A Sumatran orangutan swings on a rope at the safari park and zoo in Jantho, Aceh province on October 10, 2021. (Photo by CHAIDEER MAHYUDDIN / AFP) (Photo by CHAIDEER MAHYUDDIN/AFP via Getty Images)
Chaideer Mahyuddin/AFP via Getty Images

This week, a charming paper published in the journal Primates documented how great apes deliberately spin themselves to become dizzy. The researchers watched 40 videos of orangutans, gorillas, chimpanzees, and bonobos whirling around on ropes and vines, both in captivity and in the wild. The videos are immediately recognizable to anyone who has participated in the age-old human tradition of the dizzy bat race and found themselves profoundly disoriented, stumbling, and even a little euphoric.

The researchers interpret this phenomenon as evidence that great apes seek out altered states of being, and suggest the discovery offers insight into a potential evolutionary origin of our own human desire to get high. According to a press release from the University of Birmingham, the researchers first came across the phenomenon in a viral video of a captive male gorilla spinning in a pool, mouth agape and arms thrashing in the water. Frankly, he looks like he's having an amazing time!

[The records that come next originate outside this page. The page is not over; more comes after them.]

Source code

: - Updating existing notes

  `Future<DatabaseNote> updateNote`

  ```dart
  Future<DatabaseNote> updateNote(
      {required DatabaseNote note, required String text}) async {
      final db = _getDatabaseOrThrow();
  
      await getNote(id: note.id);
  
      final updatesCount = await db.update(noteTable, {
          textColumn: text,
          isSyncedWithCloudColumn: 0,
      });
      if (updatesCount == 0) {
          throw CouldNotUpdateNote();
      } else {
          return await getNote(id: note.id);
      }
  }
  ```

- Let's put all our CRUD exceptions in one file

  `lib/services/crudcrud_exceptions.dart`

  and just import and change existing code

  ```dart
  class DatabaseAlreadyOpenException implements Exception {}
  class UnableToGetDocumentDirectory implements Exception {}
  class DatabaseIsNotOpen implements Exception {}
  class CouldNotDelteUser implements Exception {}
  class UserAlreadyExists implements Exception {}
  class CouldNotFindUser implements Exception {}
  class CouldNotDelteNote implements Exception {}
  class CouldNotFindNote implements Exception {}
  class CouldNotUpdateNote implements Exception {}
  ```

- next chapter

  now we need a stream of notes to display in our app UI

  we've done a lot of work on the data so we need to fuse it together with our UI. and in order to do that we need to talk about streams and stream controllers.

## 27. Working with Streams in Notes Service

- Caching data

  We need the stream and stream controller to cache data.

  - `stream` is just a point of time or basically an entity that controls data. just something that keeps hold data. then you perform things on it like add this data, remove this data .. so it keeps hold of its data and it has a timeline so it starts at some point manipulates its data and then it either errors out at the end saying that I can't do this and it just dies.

It's not news that wild animals experience altered states (no, I am not talking about Cocaine Bear). Plenty of cats enjoy catnip, and wild primates munch on fermented foods that might lead to a state of "drunkenness." But popular news stories are often eager to latch on to narratives of "animals getting high" that they misconstrue what's actually happening. For example, the BBC documentary Dolphins: Spy in the Pod popularized the notion that dolphins regularly passed around a toxic pufferfish to get high—a phenomenon that science writer Christie Wilcox neatly debunked.

But spinning, the authors explain, is an entirely deliberate action. One cannot accidentally spin five times around in a tub in the way one can accidentally eat a fermented fig. After analyzing the apes' spinning speeds and number of revolutions, the researchers found, on average, the apes spun 5.4 times per session. The longest spin session had 28 revolutions, and the fastest single spin had five full revolutions in a single second. The authors found the apes could spin as fast as expert human spinners, such as circus performers and Dervish Muslims who whirl as meditation.

When the researchers turned the experiment on themselves, they found it difficult to spin as long and as well as the apes, according to the press release. "We invite the reader to try the observed average rotational speed, length or number of bouts performed by great apes reported here for instant validation," the authors write in the paper.

While reading this paper, I realized two things could be true. I am glad that, for a great ape, an altered state is simply a vine away. Everyone deserves the right to bliss. And yet I am so deeply relieved I do not have to spin a rope or a vine to get high. I will never take my human privilege of having a gummy before watching spectacularly dumb reality television for granted. Imagine going to a house party full of strangers and distant acquaintances that's just a room full of vines! I sure might like to feel a little dizzy, but I would rather leave than climb up one and spin, spin, spin. Perhaps for this wild gorilla, who lives a peaceful life in the rainforests of Volcanoes National Park, Rwanda and has never had to triple-text their landlord to fix a leak in the ceiling, spinning is enough. But until I too live in a rainforest, it's gummy or bust!